**Data in this exercise**
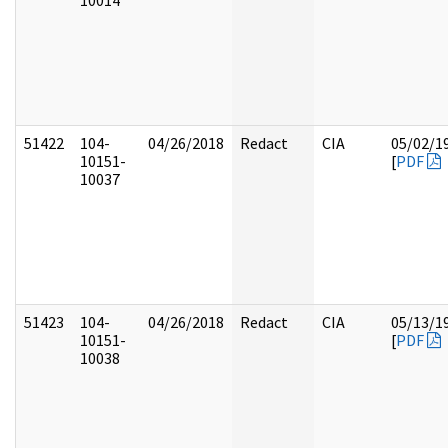
10014
51422
104-
04/26/2018
Redact
CIA
05/02/1
10151-
[
PDF
10037
51423
104-
04/26/2018
Redact
CIA
05/13/1
10151-
[
PDF
10038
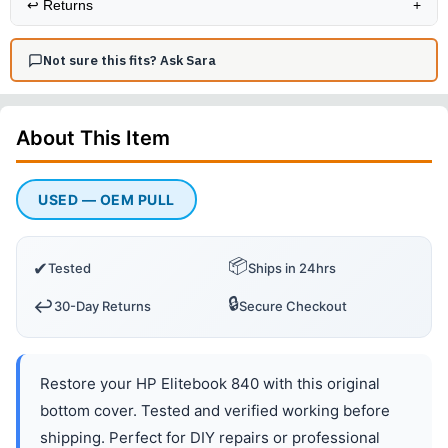
↩️
Returns
+
Not sure this fits? Ask Sara
About This
Item
USED — OEM PULL
📦
✔
Tested
Ships in 24hrs
🔒
↩️
30-Day Returns
Secure Checkout
Restore your HP Elitebook 840 with this original
bottom cover. Tested and verified working before
shipping. Perfect for DIY repairs or professional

**Work to be completed**
Copy each line of the listing that carries the string "Tested".

**Answer space**
Tested
bottom cover. Tested and verified working before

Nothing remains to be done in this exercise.